Stored entries:

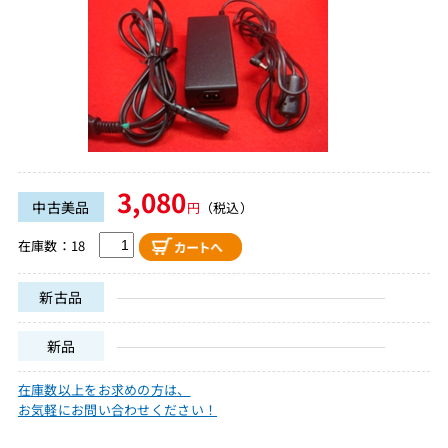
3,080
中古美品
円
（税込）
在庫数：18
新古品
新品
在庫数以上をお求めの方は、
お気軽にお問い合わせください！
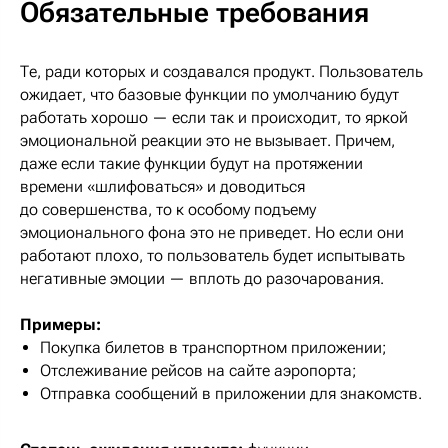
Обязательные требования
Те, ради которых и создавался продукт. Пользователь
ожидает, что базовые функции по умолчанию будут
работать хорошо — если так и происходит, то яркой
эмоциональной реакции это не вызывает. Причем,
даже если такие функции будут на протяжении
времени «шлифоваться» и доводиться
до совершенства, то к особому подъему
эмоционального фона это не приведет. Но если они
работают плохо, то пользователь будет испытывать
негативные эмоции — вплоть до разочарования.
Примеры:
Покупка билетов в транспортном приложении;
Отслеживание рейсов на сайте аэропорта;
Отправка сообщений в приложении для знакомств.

---

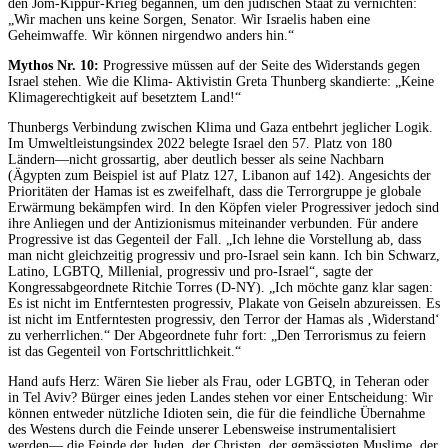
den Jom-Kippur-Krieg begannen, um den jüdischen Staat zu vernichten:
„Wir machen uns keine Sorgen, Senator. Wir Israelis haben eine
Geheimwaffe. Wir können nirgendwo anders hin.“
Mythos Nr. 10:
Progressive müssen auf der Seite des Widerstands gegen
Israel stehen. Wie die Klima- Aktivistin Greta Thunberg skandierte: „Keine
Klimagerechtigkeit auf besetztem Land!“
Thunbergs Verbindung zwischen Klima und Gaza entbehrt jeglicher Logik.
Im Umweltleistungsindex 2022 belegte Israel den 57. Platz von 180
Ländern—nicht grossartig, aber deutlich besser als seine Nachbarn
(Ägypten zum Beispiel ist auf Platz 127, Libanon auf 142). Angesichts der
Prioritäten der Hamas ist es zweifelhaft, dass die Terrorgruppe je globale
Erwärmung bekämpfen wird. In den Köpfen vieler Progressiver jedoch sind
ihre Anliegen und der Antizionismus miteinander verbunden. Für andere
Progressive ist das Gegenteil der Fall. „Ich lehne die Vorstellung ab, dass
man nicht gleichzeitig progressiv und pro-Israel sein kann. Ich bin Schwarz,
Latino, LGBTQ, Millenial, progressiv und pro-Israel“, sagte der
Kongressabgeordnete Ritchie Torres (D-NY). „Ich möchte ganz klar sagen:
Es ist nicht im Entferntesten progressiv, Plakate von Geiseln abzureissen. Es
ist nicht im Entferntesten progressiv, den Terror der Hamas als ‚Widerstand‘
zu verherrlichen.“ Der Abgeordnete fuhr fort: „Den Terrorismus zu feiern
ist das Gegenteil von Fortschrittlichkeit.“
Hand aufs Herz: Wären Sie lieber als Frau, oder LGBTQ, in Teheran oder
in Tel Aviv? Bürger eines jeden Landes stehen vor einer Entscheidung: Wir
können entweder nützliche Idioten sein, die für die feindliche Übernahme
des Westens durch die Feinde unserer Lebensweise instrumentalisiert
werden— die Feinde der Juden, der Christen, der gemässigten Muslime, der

What to do: Write out the lines of the material, starting at the one containing "den Jom-Kippur-Krieg begannen, um" and ending at the one containing "werden— die Feinde". Swap "Geheimwaffe" for "Wunderwaffe", and leave everything else unchanged.

Task result:
den Jom-Kippur-Krieg begannen, um den jüdischen Staat zu vernichten:
„Wir machen uns keine Sorgen, Senator. Wir Israelis haben eine
Wunderwaffe. Wir können nirgendwo anders hin.“
Mythos Nr. 10:
Progressive müssen auf der Seite des Widerstands gegen
Israel stehen. Wie die Klima- Aktivistin Greta Thunberg skandierte: „Keine
Klimagerechtigkeit auf besetztem Land!“
Thunbergs Verbindung zwischen Klima und Gaza entbehrt jeglicher Logik.
Im Umweltleistungsindex 2022 belegte Israel den 57. Platz von 180
Ländern—nicht grossartig, aber deutlich besser als seine Nachbarn
(Ägypten zum Beispiel ist auf Platz 127, Libanon auf 142). Angesichts der
Prioritäten der Hamas ist es zweifelhaft, dass die Terrorgruppe je globale
Erwärmung bekämpfen wird. In den Köpfen vieler Progressiver jedoch sind
ihre Anliegen und der Antizionismus miteinander verbunden. Für andere
Progressive ist das Gegenteil der Fall. „Ich lehne die Vorstellung ab, dass
man nicht gleichzeitig progressiv und pro-Israel sein kann. Ich bin Schwarz,
Latino, LGBTQ, Millenial, progressiv und pro-Israel“, sagte der
Kongressabgeordnete Ritchie Torres (D-NY). „Ich möchte ganz klar sagen:
Es ist nicht im Entferntesten progressiv, Plakate von Geiseln abzureissen. Es
ist nicht im Entferntesten progressiv, den Terror der Hamas als ‚Widerstand‘
zu verherrlichen.“ Der Abgeordnete fuhr fort: „Den Terrorismus zu feiern
ist das Gegenteil von Fortschrittlichkeit.“
Hand aufs Herz: Wären Sie lieber als Frau, oder LGBTQ, in Teheran oder
in Tel Aviv? Bürger eines jeden Landes stehen vor einer Entscheidung: Wir
können entweder nützliche Idioten sein, die für die feindliche Übernahme
des Westens durch die Feinde unserer Lebensweise instrumentalisiert
werden— die Feinde der Juden, der Christen, der gemässigten Muslime, der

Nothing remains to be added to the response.